Notes from a Festival Programmer: 60 Seconds Or Less, That's What You're Competing Against

Sixty seconds or less. There are so many good films capturing my attention in that amount of time this year. As a filmmaker, this is what you are up against. There is no "wait till you get to the good part." There is no waiting for Act II to kick in. As a filmmaker who is submitting to festivals, or will be submitting to festivals, you must keep in mind that your film is not existing in a void. If your film doesn't grab us till ten, twenty, thirty minutes in, and the ones before did it from the jump, which ones will we gravitate to most?

If you're worried that this means you can't have a film that is more meditative and takes its time, fret not. A few of the films I've seen have fallen into this "category"* and they're still captivating. One film I'm really digging so far has a ten minute long, dialogue free scene, with no other characters but the main one.

So what has that 60 seconds entailed?

For me so far, it's ranged from a series of beautifully composed shots, to an opening joke that made me choke on my drink, to a character introducing herself with some misleading dialogue, to a high energy action sequence. Will these films all get in?

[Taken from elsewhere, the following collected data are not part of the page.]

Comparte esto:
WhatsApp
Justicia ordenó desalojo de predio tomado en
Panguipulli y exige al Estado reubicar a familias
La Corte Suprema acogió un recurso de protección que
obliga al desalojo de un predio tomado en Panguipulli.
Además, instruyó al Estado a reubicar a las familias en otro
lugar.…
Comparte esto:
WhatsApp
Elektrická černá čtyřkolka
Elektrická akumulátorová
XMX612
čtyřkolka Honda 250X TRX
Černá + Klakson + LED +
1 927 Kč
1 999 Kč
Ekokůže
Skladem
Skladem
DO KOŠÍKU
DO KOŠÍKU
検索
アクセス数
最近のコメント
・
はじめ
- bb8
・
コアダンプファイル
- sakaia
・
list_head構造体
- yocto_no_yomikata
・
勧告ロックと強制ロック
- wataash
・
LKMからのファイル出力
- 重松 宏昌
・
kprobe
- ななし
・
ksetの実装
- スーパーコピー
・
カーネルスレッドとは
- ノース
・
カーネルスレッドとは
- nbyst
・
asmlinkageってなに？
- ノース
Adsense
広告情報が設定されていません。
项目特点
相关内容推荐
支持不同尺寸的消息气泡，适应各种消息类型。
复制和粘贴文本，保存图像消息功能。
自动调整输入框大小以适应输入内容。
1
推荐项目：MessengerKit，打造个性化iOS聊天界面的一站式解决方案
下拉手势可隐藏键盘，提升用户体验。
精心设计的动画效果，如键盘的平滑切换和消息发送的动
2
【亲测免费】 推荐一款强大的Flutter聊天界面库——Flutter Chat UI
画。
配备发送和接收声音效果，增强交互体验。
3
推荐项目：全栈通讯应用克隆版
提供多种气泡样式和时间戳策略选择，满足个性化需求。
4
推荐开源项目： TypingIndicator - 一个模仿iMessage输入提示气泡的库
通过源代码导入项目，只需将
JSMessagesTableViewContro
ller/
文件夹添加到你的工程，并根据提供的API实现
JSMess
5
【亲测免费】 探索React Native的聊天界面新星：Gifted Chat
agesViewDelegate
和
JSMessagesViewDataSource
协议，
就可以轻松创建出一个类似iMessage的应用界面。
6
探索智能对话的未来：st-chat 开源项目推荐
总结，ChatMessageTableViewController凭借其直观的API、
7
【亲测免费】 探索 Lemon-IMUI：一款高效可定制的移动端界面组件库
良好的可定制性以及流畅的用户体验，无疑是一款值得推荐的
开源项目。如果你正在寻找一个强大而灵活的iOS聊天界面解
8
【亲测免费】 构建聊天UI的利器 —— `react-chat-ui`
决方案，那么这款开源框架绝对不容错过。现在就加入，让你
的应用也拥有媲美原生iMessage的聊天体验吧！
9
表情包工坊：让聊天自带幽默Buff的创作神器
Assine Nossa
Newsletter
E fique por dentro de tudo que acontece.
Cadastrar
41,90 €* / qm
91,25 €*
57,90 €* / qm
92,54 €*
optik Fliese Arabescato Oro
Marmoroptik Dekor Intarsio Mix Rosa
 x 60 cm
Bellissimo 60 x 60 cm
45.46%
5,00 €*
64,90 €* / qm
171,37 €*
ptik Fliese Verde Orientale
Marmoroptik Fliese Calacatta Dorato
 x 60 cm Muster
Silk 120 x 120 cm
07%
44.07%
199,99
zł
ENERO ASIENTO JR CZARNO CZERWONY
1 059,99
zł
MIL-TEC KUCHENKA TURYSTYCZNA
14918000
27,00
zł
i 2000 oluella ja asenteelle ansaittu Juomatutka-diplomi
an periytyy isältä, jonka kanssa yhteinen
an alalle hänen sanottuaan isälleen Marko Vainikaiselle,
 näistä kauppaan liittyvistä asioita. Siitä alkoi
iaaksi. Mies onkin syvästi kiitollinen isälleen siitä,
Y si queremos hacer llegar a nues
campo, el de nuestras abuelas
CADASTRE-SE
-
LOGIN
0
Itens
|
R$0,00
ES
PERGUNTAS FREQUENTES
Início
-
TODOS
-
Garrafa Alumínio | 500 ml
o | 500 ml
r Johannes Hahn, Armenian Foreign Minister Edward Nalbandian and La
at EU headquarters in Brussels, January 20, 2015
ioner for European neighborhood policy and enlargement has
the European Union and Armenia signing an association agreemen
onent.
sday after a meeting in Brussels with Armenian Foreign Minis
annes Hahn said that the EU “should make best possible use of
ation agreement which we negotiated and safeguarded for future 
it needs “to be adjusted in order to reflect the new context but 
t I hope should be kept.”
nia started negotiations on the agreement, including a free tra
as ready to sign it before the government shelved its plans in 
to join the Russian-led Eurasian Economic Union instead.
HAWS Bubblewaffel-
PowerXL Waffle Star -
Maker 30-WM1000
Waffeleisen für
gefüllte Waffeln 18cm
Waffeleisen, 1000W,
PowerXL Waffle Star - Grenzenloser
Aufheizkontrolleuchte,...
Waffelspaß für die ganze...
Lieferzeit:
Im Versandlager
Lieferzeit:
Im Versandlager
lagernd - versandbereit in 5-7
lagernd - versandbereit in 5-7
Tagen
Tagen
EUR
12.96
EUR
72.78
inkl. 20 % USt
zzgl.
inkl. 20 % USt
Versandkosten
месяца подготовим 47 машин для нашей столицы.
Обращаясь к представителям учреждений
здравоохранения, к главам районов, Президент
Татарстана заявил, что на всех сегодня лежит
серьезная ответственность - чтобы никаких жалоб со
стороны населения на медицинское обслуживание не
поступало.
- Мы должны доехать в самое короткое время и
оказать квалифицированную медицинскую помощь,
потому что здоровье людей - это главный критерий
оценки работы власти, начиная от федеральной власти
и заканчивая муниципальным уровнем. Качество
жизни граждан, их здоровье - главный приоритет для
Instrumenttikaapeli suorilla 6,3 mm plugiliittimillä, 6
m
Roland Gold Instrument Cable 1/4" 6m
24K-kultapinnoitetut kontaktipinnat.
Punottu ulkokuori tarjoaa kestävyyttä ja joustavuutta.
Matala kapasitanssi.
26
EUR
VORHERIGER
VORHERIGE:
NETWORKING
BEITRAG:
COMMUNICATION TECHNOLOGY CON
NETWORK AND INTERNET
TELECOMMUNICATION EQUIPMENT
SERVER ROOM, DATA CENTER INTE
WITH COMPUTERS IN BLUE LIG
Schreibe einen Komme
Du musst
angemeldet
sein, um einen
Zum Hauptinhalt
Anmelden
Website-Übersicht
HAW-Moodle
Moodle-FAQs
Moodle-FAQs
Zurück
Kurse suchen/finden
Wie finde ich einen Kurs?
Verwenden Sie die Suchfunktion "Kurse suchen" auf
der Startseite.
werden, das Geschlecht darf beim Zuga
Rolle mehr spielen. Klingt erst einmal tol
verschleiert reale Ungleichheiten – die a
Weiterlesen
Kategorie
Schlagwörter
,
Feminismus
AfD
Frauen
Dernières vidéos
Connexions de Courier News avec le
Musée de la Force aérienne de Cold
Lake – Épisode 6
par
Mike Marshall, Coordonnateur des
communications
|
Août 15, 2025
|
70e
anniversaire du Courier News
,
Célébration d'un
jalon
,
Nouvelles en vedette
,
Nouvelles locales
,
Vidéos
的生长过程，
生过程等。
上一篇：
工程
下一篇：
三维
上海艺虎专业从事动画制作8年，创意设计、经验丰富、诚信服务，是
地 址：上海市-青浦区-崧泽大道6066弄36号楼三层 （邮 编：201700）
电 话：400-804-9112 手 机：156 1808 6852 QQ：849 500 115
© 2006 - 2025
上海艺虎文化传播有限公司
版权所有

Not sure yet. There are still so many more films to consider, however, they are the ones that I easily remember without having to refer to any of my notes. More importantly, I instantly remember why.

 

*Every year there are several filmmakers who email us asking if we take "slow, thoughtful" films. Their impression is that festivals don't program them much. One, they really haven't been to enough festivals, because "slow, thoughtful" films are selected all the time. Two, programmers may love those films, that doesn't mean their audiences do, nor does it mean those audiences still aren't adventurous. Festivals still have to put butts in seats and serve their audiences and not just dictate to them. Three, harsh reality here, if you're a filmmaker that describes your film as such, and your film has been rejected time and time again and hasn't been accepted into any festivals, it probably means your film is not slow, it's boring. Four, the issue with some "slow and thoughtful" films is that they're the intellectual flipside of the action blow 'em up coin. Just as we've seen the drug deal gone wrong movie a thousand times, we've also seen the contemplative movie in which a character wanders the Earth learning lessons a thousand times. However, when we see someone with a fresh take, we will take notice and maybe even fist pump (yes, I've done that, several times this year in fact) and nearly shit our pants because we enjoyed the film so much.